Lisa Webber of Novato, California, was sitting in her house one evening last week when something fell out of the sky and hit her roof. Evidently, lots of things fall out of the sky and hit rooftops in northern California because she didn’t bother to check it out or think much of it until she read a story in the paper the next day. It reported a large meteor soared down over that part of the state, exploding into a giant fireball and very likely sending meteorite bits and pieces all over the place.
That’s when it hit her.
No, not a meteorite. It hit her that she might know what hit her roof. So she went looking in her backyard. And found this:
Fascinating. Rocks that fall to Earth from way, way out in outer space look surprisingly like … rocks in my backyard. Maybe I live on another planet. I’ll get back to you on that.
Anyway, not only did Lisa find this otherwordly-looking specimen in her yard, but one of her neighbors climbed up on her roof and found this:
Remarkable. They don’t make houses in California that stand up during earthquakes, but they do build them strong enough to repel fallout crashlanding from another galaxy.
So, here is Webber, standing in her backyard, holding what she thinks is a midget meteorite and looking at what she knows is a dent in her shingles. Now what?
Exactly – good educated guess on your part. She contacted Peter Jenniskens, head of the CAMS (Cameras for Allsky Meteor Surveillance) project, which is jointly run by NASA and the SETI (Search for Extraterrestrial Intelligence) Institute.
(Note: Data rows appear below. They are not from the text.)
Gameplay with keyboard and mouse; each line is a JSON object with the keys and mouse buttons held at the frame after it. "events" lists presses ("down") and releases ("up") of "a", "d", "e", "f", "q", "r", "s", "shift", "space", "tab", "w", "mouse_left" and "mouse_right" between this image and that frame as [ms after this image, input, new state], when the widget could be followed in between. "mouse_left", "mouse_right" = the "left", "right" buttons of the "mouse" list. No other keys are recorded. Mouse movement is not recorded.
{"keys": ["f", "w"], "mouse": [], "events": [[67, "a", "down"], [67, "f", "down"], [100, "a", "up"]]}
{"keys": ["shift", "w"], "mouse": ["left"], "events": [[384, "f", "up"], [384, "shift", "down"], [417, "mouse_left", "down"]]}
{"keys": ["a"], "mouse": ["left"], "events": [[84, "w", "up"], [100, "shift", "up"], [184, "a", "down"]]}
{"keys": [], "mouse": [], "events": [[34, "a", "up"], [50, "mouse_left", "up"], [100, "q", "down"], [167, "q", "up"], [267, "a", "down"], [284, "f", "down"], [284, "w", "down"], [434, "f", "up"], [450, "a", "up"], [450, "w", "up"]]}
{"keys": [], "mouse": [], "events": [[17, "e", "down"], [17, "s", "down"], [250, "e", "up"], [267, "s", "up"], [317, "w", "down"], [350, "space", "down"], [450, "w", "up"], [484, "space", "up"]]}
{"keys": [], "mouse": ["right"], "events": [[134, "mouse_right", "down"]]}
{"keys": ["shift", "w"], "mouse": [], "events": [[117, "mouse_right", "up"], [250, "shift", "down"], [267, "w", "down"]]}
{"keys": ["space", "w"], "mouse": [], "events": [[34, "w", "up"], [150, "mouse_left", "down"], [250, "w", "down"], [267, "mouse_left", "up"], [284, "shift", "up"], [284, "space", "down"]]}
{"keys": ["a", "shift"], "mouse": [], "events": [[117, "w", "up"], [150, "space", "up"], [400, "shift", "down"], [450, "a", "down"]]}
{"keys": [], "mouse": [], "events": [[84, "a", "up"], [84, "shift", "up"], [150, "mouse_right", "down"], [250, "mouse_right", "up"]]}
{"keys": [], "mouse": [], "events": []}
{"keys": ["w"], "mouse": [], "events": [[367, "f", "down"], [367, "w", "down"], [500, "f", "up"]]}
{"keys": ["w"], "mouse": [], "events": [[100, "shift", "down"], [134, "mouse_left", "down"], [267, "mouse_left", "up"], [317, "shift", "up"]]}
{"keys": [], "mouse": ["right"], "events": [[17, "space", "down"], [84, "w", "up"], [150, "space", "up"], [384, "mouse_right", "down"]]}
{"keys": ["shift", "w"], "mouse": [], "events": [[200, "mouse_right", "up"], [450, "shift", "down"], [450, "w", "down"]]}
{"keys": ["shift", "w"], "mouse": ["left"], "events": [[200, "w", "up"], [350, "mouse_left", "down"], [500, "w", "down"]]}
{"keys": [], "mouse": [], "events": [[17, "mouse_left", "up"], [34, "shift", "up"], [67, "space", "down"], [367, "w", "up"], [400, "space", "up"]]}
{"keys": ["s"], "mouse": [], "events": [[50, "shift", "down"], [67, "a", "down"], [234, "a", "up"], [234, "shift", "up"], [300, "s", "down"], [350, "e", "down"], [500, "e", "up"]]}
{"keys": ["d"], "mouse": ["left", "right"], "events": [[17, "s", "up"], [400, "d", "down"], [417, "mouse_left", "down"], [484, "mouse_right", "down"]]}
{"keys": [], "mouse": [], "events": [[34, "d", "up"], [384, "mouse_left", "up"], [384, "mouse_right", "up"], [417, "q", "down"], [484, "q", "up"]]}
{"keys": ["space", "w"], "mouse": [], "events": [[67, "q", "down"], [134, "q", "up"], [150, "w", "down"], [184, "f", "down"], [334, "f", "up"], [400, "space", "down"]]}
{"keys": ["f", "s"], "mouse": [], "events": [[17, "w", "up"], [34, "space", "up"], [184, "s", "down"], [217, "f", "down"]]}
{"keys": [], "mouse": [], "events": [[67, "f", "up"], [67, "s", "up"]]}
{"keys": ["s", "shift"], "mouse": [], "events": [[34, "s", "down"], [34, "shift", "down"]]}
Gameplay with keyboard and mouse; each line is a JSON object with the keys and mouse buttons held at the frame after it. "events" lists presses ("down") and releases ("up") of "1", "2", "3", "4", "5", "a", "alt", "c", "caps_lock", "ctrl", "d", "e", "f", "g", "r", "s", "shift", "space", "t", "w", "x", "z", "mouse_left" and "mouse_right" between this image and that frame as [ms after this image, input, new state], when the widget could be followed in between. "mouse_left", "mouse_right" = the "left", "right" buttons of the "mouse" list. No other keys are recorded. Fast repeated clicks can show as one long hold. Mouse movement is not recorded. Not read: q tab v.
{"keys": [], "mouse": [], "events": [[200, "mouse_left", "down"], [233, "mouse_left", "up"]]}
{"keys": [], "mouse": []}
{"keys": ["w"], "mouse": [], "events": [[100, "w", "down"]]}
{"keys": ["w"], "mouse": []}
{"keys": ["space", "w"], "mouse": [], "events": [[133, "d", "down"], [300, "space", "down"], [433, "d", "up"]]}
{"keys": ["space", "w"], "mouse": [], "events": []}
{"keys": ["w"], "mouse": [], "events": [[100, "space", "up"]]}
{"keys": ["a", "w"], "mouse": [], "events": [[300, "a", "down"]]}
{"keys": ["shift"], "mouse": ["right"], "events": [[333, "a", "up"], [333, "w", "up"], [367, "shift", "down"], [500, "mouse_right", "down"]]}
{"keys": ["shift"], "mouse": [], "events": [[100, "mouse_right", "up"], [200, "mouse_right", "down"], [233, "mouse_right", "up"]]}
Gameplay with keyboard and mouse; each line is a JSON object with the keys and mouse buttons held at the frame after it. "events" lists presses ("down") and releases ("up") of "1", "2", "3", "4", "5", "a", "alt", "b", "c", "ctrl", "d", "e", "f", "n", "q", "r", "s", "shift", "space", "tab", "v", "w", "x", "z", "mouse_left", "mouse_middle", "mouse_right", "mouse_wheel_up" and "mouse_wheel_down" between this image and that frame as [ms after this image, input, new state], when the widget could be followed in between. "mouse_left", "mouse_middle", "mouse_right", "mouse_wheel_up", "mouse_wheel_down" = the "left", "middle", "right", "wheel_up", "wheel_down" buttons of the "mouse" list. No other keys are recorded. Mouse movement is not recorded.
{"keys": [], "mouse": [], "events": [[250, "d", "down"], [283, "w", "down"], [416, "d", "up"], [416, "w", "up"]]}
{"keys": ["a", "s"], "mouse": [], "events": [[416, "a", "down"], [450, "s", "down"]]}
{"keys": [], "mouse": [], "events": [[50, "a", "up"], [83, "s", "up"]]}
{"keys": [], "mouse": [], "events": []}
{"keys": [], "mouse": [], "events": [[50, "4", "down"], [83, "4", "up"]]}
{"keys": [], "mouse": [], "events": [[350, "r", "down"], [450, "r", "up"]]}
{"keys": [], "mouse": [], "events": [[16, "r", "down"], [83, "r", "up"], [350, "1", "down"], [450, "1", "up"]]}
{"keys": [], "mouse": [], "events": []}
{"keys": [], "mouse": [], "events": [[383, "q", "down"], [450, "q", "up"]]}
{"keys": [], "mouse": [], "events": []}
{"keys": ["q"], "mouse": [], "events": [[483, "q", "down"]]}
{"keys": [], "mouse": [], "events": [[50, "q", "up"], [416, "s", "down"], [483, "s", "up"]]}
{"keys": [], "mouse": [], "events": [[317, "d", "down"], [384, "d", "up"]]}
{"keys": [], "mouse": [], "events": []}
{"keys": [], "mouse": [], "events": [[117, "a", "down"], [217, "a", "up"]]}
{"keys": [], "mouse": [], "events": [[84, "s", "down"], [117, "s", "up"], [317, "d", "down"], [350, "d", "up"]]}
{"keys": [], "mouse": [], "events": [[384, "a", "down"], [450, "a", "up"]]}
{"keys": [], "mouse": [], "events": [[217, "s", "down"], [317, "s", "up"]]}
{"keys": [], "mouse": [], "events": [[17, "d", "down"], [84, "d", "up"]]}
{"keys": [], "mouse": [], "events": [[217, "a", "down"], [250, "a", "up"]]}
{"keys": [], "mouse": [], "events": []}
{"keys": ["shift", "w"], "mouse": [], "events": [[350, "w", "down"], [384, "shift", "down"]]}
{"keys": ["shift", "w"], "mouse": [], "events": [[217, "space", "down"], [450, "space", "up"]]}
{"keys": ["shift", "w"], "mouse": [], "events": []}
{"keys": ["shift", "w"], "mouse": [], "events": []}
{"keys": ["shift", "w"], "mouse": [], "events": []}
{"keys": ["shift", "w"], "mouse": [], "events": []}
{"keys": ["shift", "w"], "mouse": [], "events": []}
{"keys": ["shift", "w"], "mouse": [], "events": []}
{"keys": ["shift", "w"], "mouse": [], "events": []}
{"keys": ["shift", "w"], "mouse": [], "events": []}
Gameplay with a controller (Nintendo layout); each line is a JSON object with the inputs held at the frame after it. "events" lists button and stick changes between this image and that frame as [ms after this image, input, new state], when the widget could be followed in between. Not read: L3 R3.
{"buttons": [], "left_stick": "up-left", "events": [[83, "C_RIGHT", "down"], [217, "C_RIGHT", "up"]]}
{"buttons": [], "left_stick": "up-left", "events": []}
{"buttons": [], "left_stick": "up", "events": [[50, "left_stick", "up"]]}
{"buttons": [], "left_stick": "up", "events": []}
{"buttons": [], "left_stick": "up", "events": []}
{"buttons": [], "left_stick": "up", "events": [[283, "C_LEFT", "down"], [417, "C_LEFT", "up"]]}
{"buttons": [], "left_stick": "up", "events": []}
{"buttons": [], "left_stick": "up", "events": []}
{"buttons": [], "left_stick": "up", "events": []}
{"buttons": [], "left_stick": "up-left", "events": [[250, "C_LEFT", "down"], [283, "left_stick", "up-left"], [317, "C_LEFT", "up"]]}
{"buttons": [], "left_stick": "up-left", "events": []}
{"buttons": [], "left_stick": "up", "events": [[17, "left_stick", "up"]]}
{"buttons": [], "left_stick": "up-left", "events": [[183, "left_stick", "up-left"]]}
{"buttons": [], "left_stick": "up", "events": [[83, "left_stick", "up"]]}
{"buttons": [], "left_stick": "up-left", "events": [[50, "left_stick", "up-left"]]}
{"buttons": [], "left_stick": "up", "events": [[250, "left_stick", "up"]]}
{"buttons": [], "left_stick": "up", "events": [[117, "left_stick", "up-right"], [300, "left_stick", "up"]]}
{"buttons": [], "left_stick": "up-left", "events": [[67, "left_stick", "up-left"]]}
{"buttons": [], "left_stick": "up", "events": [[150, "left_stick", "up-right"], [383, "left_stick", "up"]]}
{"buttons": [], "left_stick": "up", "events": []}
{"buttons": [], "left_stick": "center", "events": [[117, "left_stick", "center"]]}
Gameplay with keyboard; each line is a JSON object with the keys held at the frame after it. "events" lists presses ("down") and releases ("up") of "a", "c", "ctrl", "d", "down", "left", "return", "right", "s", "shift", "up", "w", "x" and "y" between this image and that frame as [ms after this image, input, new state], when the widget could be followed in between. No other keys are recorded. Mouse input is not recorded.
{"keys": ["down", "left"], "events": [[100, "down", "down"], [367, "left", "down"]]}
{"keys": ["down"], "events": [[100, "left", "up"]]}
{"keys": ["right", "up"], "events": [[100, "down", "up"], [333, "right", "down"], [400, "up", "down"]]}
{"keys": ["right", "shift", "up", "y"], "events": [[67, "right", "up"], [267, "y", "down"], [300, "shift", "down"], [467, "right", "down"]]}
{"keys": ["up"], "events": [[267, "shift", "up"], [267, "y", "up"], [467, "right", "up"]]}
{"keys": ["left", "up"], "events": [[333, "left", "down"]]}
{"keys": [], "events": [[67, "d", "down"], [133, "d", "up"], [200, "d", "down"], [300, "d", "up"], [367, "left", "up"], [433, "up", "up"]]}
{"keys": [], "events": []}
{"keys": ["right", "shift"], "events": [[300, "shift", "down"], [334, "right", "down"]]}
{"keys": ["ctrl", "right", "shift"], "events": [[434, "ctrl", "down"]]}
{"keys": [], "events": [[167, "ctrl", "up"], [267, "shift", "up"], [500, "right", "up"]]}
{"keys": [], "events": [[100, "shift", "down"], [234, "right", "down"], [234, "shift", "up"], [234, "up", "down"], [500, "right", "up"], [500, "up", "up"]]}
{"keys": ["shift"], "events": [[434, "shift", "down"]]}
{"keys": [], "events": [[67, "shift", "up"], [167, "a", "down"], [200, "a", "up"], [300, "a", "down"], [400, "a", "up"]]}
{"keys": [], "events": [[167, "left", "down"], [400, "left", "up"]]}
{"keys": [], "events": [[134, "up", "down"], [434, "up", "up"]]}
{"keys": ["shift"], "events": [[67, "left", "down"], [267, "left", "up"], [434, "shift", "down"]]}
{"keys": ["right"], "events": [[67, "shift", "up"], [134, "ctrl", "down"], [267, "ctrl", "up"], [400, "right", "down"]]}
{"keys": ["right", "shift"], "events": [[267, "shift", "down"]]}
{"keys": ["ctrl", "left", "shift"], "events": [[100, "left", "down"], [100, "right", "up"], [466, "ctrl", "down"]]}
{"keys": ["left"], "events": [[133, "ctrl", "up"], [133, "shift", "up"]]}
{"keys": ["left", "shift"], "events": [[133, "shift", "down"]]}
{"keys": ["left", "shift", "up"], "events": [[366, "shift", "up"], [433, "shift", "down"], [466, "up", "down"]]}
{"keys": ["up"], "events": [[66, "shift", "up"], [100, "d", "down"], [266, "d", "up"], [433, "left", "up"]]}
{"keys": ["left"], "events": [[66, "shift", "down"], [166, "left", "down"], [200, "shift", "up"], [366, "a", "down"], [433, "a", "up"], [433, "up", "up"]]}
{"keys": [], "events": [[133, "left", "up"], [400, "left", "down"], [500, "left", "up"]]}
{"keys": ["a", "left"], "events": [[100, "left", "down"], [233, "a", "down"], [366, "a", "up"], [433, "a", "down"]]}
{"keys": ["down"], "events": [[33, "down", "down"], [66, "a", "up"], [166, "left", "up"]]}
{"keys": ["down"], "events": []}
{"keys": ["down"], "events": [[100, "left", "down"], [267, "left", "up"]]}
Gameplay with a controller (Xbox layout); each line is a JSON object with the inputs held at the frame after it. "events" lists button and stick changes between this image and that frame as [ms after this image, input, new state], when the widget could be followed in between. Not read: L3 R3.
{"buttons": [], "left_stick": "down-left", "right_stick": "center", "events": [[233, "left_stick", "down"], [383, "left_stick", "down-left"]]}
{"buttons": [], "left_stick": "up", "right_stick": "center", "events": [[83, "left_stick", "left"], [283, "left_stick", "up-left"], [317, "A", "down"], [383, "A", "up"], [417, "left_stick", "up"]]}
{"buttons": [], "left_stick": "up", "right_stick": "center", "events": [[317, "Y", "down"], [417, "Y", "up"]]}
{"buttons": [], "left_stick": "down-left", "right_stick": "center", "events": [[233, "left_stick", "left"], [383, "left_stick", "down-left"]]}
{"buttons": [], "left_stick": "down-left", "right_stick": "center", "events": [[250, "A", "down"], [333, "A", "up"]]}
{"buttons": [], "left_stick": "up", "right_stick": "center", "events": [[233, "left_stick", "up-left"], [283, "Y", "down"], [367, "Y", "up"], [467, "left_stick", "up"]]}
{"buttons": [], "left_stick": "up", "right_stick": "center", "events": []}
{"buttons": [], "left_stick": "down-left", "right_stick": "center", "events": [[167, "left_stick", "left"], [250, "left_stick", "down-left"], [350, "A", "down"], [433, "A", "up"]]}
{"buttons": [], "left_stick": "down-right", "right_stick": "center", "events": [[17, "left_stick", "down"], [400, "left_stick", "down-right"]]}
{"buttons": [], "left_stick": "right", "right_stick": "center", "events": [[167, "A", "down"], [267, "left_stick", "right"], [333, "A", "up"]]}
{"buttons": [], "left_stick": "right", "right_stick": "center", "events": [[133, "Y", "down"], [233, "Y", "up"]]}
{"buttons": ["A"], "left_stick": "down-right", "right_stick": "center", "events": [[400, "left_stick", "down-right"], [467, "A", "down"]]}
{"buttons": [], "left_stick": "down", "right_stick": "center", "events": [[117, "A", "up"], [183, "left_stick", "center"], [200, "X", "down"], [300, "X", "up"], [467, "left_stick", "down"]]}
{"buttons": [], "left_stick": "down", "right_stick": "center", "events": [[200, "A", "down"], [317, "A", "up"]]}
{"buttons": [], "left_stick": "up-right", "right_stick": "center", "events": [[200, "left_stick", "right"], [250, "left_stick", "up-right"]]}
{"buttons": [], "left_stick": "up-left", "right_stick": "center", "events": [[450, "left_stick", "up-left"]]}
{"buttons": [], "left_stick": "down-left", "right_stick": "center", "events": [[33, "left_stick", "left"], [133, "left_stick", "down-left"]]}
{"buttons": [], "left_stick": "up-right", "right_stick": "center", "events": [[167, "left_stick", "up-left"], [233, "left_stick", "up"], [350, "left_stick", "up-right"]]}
I mean, what else would she do?
Of course it also helped that the CAMS project put out a public call for information on possible meteorite sightings soon after the fireball.
“I wasn’t sure at first,” Jenniskens said after examining Webber’s rock. “The meteorite looks very unusual, because much of the fusion crust had come off.”
Yeah, I noticed that too.
But, fusion crust or no fusion crust, this rock ain’t fooling someone who heads up Allsky Meteor Surveillance. Jenniskens knows his space chunks and identified the rock as a meteorite. The stone, he reports, is dense and responds to a magnet, although scientists recommend not bringing magnets near suspected meteorites to avoid disrupting their natural magnetic fields.
No, I’m not making this up. I’m not that good.
So, Lisa’s happy, Jennisken’s happy, Lisa’s neighbor still is up on the roof and this planet has one more meteorite.
Meanwhile, on the dark side of the moon, idling in Park after passing over Earth after traveling here from another universe far, far away …
“Yes, Commander Utstitzagarv, what is it?”
“Ischak, I’m sitting here, watching the noon news on CNN (Celestial News Network) and what am I looking at right now?”
“Hmmmm … looks like a woman talking to a reporter, holding a rock.”
“Oh, not just any rock, Ischak. She says it’s a meteorite, that it fell out of the sky last night and hit her roof …”
“Wow, strange things sure do happen on Earth, hey sir?”
“Ischak, if I’ve told you once, I’ve told you a millennium times … DON’T FLUSH when we’re passing over inhabited planets!”
“I know sir, but it just seems so unsanitary to just leave it floating there …”
“Well, you do have a point there. It is kind of funny how these Earth people get so excited about our droppings. Not very intelligent beings, are they now? Say, how long has it been since we emptied the kitty litter, Ischak?”
“Oh, a couple of light years at least.”
“Great! What do you say we swing over their dark side tonight and give the dopes a meteor shower!”